Chlamydia pneumoniae, systemic inflammation and the risk of venous thrombosis.

作者信息

Maraha B, Peeters M F, van Aken B E, den Heijer M

机构信息

Reg Lab Medical Microbiology, Albert Schweitzer Hospital, Dordrecht, Netherlands.

出版信息

Diagn Microbiol Infect Dis. 2002 Mar;42(3):153-7. doi: 10.1016/s0732-8893(01)00347-9.
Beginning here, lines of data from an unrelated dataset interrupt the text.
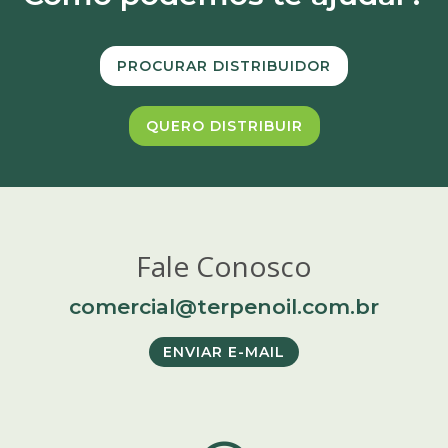
PROCURAR DISTRIBUIDOR
QUERO DISTRIBUIR
Fale Conosco
comercial@terpenoil.com.br
ENVIAR E-MAIL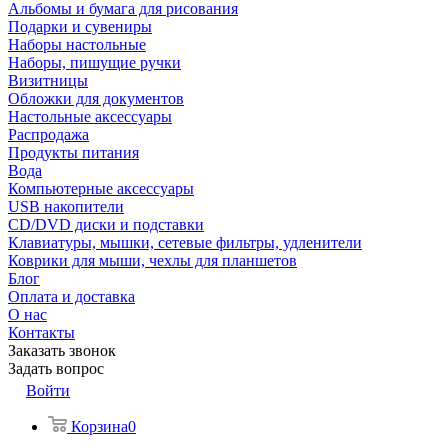
Альбомы и бумага для рисования
Подарки и сувениры
Наборы настольные
Наборы, пишущие ручки
Визитницы
Обложки для документов
Настольные аксессуары
Распродажа
Продукты питания
Вода
Компьютерные аксессуары
USB накопители
CD/DVD диски и подставки
Клавиатуры, мышки, сетевые фильтры, удленители
Коврики для мыши, чехлы для планшетов
Блог
Оплата и доставка
О нас
Контакты
Заказать звонок
Задать вопрос
Войти
Корзина
0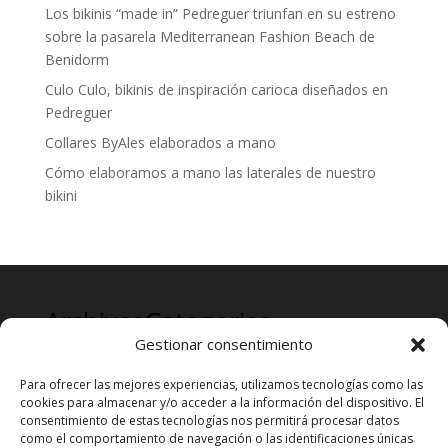
Los bikinis “made in” Pedreguer triunfan en su estreno
sobre la pasarela Mediterranean Fashion Beach de
Benidorm
Culo Culo, bikinis de inspiración carioca diseñados en
Pedreguer
Collares ByAles elaborados a mano
Cómo elaboramos a mano las laterales de nuestro
bikini
Archives
Categories
Gestionar consentimiento
mayo 2024
Prensa
Para ofrecer las mejores experiencias, utilizamos tecnologías como las
cookies para almacenar y/o acceder a la información del dispositivo. El
consentimiento de estas tecnologías nos permitirá procesar datos
como el comportamiento de navegación o las identificaciones únicas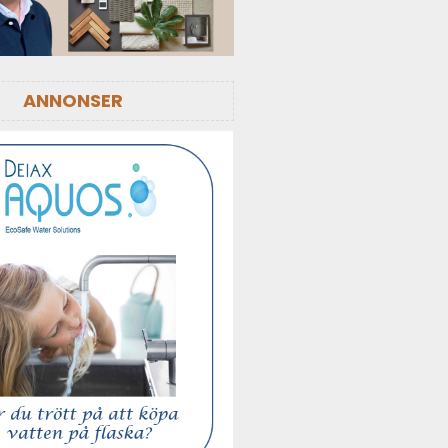
ANNONSER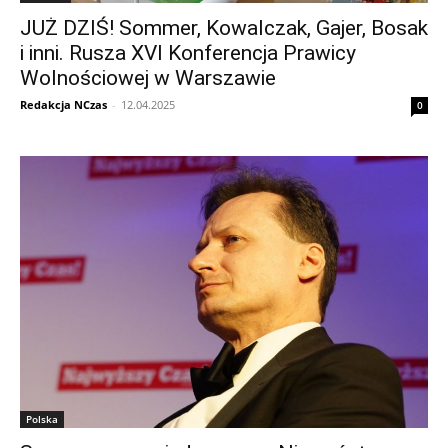
JUŻ DZIŚ! Sommer, Kowalczak, Gajer, Bosak
i inni. Rusza XVI Konferencja Prawicy
Wolnościowej w Warszawie
Redakcja NCzas
-
12.04.2025
0
Polska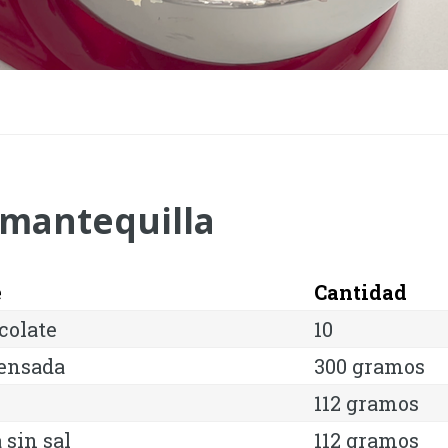
mantequilla
e
Cantidad
colate
10
ensada
300 gramos
112 gramos
 sin sal
112 gramos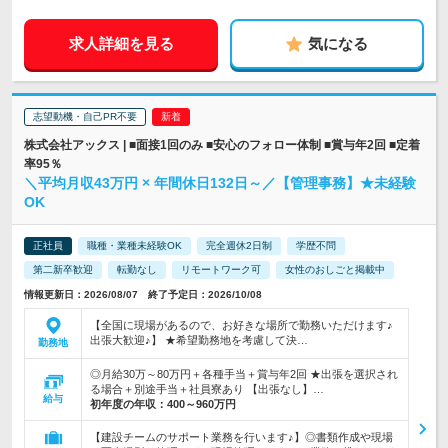
求人詳細を見る
気になる
志望動機・自己PR不要
株式会社アックス | ■面接1回のみ ■安心のフォロー体制 ■賞与年2回 ■定着
率95％
＼平均月収43万円 × 年間休日132日～／【管理事務】★未経験
OK
正社員
職種・業種未経験OK
完全週休2日制
学歴不問
第二新卒歓迎
転勤なし
リモートワーク可
女性のおしごと掲載中
情報更新日：2026/08/07 終了予定日：2026/10/08
【全国に現場があるので、お好きな場所で勤務いただけます♪
出張大歓迎♪】 ★希望勤務地を考慮して決…
勤務地
◎月給30万～80万円＋各種手当＋賞与年2回 ★出張を選択され
る場合＋別途手当＋社員寮あり 【出張なし】…
給与
初年度の年収：
400～960万円
【建設チームのサポート業務を行います♪】◎書類作成や現場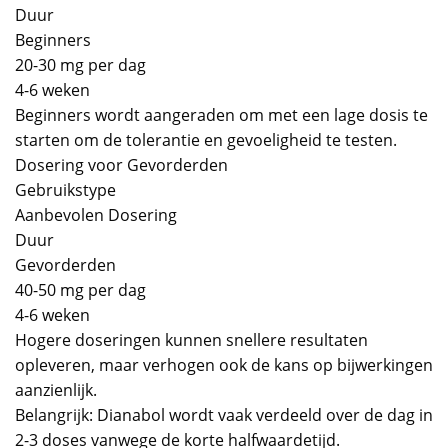
Duur
Beginners
20-30 mg per dag
4-6 weken
Beginners wordt aangeraden om met een lage dosis te
starten om de tolerantie en gevoeligheid te testen.
Dosering voor Gevorderden
Gebruikstype
Aanbevolen Dosering
Duur
Gevorderden
40-50 mg per dag
4-6 weken
Hogere doseringen kunnen snellere resultaten
opleveren, maar verhogen ook de kans op bijwerkingen
aanzienlijk.
Belangrijk: Dianabol wordt vaak verdeeld over de dag in
2-3 doses vanwege de korte halfwaardetijd.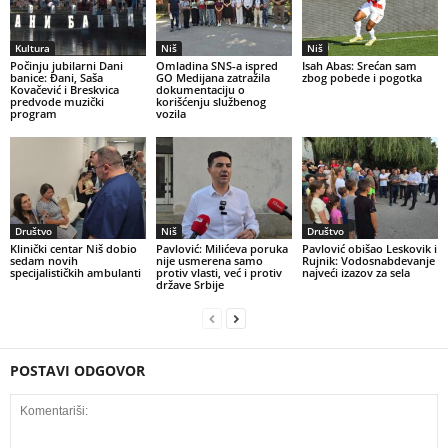
Kultura
Niš
Niš
Počinju jubilarni Dani
Omladina SNS-a ispred
Isah Abas: Srećan sam
banice: Đani, Saša
GO Medijana zatražila
zbog pobede i pogotka
Kovačević i Breskvica
dokumentaciju o
predvode muzički
korišćenju službenog
program
vozila
Društvo
Niš
Društvo
Klinički centar Niš dobio
Pavlović: Milićeva poruka
Pavlović obišao Leskovik i
sedam novih
nije usmerena samo
Rujnik: Vodosnabdevanje
specijalističkih ambulanti
protiv vlasti, već i protiv
najveći izazov za sela
države Srbije
POSTAVI ODGOVOR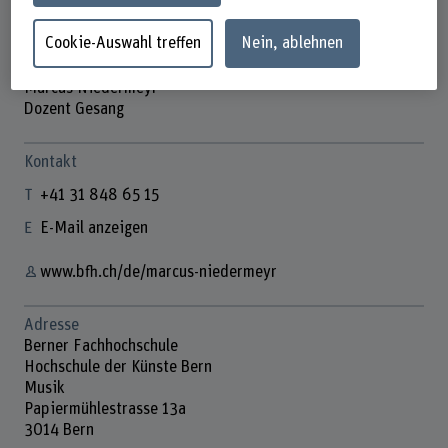
Cookie-Auswahl treffen
Nein, ablehnen
Marcus Niedermeyr
Dozent Gesang
Kontakt
+41 31 848 65 15
E-Mail anzeigen
www.bfh.ch/de/marcus-niedermeyr
Adresse
Berner Fachhochschule
Hochschule der Künste Bern
Musik
Papiermühlestrasse 13a
3014 Bern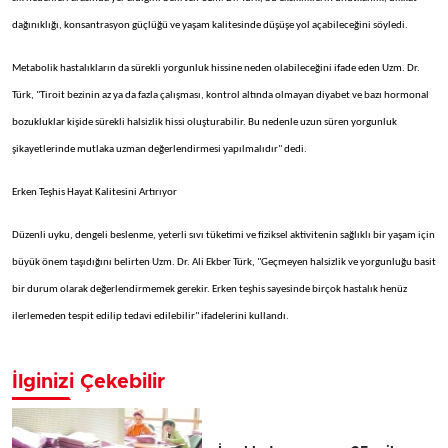
dağınıklığı, konsantrasyon güçlüğü ve yaşam kalitesinde düşüşe yol açabileceğini söyledi.
Metabolik hastalıkların da sürekli yorgunluk hissine neden olabileceğini ifade eden Uzm. Dr.
Türk, "Tiroit bezinin az ya da fazla çalışması, kontrol altında olmayan diyabet ve bazı hormonal
bozukluklar kişide sürekli halsizlik hissi oluşturabilir. Bu nedenle uzun süren yorgunluk
şikayetlerinde mutlaka uzman değerlendirmesi yapılmalıdır" dedi.
Erken Teşhis Hayat Kalitesini Artırıyor
Düzenli uyku, dengeli beslenme, yeterli sıvı tüketimi ve fiziksel aktivitenin sağlıklı bir yaşam için
büyük önem taşıdığını belirten Uzm. Dr. Ali Ekber Türk, "Geçmeyen halsizlik ve yorgunluğu basit
bir durum olarak değerlendirmemek gerekir. Erken teşhis sayesinde birçok hastalık henüz
ilerlemeden tespit edilip tedavi edilebilir" ifadelerini kullandı.
İlginizi Çekebilir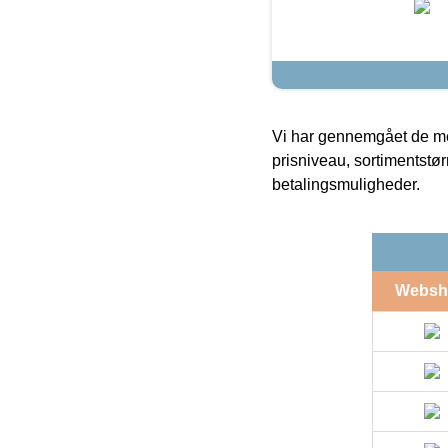
Vi har gennemgået de mes
prisniveau, sortimentstø
betalingsmuligheder.
Websh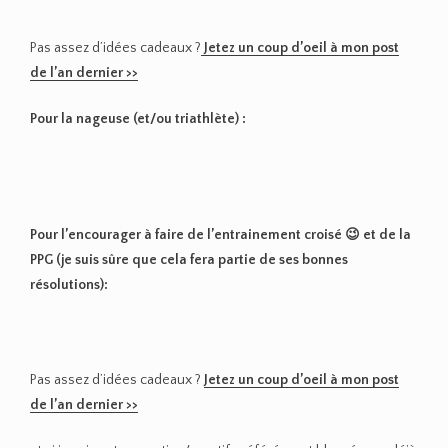
Pas assez d’idées cadeaux ?
Jetez un coup d’oeil à mon post
de l’an dernier >>
Pour la nageuse (et/ou triathlète) :
Pour l’encourager à faire de l’entrainement croisé 😉 et de la
PPG (je suis sûre que cela fera partie de ses bonnes
résolutions):
Pas assez d’idées cadeaux ?
Jetez un coup d’oeil à mon post
de l’an dernier >>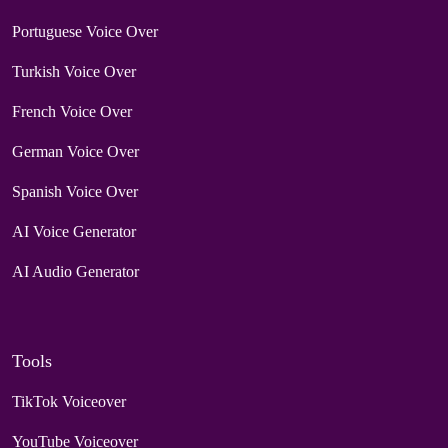
Portuguese Voice Over
Turkish Voice Over
French Voice Over
German Voice Over
Spanish Voice Over
AI Voice Generator
AI Audio Generator
Tools
TikTok Voiceover
YouTube Voiceover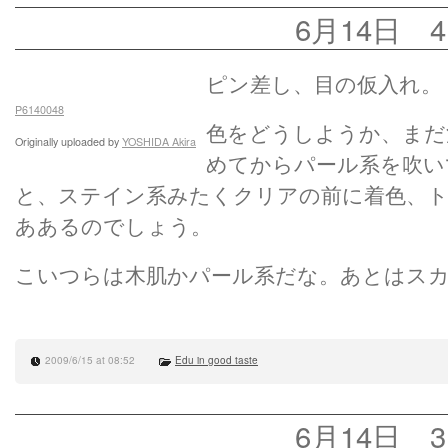
6月14日 4
ピン差し、目の仮入れ。
P6140048
色をどうしようか、まだ
Originally uploaded by
YOSHIDA Akira
めてからパール系を吹い
と、ステイン系みたくクリアの前に着色、
ああるのでしょう。
こいつらは木肌かパール系だな。あとはス
2009/6/15 at 08:52
Edu in good taste
6月14日 3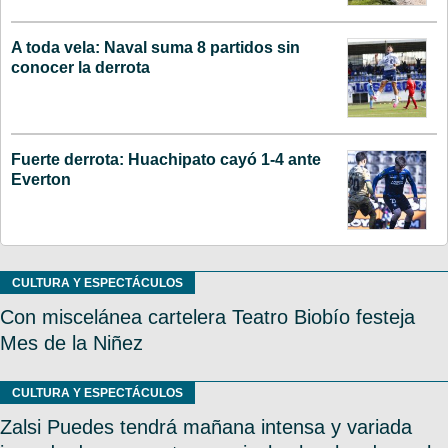
A toda vela: Naval suma 8 partidos sin
conocer la derrota
Fuerte derrota: Huachipato cayó 1-4 ante
Everton
CULTURA Y ESPECTÁCULOS
Con miscelánea cartelera Teatro Biobío festeja
Mes de la Niñez
CULTURA Y ESPECTÁCULOS
Zalsi Puedes tendrá mañana intensa y variada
DOI:10.1016/s0732-8893(01)00347-9
PMID:11929685
Abstract

Inflammatory mediators are involved in activation of the coagulation system, and elevated plasma concentrations of IL-6 and IL-8 are associated with an increased risk of venous thrombosis. Using serologic and molecular biologic tests, we investigated in a case-control study on patients with recurrent venous thrombosis the association between Chlamydia (C) pneumoniae and venous thrombosis and we evaluated the relation between C. pneumoniae serology and the cytokines IL-6 and IL-8. The presence of C. pneumoniae antibody titers > or = 1:16 was not associated with an increased risk of venous thrombosis (odds ratio 0.8 95% CI, 0.4-1.7). Circulating C. pneumoniae-DNA was detected in only one patient and two control subjects. IgG antibody titers against C. pneumoniae were not correlated with the concentrations of IL-6 and IL-8. These results indicate that the inflammatory process shown in patients with venous thrombosis is not related to C. pneumoniae.

摘要

炎症介质参与凝血系统的激活,血浆中白细胞介素-6(IL-6)和白细胞介素-8(IL-8)浓度升高与静脉血栓形成风险增加相关。我们通过血清学和分子生物学检测,在一项针对复发性静脉血栓形成患者的病例对照研究中,调查了肺炎衣原体(C)与静脉血栓形成之间的关联,并评估了肺炎衣原体血清学与细胞因子IL-6和IL-8之间的关系。肺炎衣原体抗体滴度≥1:16与静脉血栓形成风险增加无关(比值比0.8,95%可信区间,0.4 - 1.7)。仅在一名患者和两名对照受试者中检测到循环中的肺炎衣原体DNA。针对肺炎衣原体的IgG抗体滴度与IL-6和IL-8的浓度无关。这些结果表明,静脉血栓形成患者中显示的炎症过程与肺炎衣原体无关。